Requirement -
The answer must consist of each line of the records below that contains the string "information".

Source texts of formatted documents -
▬▬▬

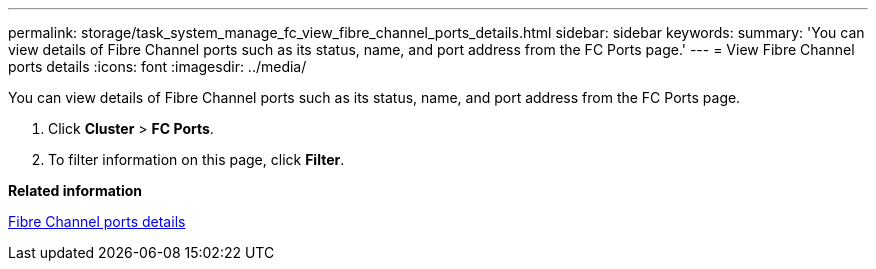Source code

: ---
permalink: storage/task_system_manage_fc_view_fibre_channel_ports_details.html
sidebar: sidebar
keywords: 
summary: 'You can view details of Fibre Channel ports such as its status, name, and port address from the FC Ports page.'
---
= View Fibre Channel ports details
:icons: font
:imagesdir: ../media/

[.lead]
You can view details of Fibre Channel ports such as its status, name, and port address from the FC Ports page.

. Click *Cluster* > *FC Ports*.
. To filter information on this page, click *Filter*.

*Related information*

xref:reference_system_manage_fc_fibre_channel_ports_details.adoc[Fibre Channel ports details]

▬▬▬

Answer box -
. To filter information on this page, click *Filter*.
*Related information*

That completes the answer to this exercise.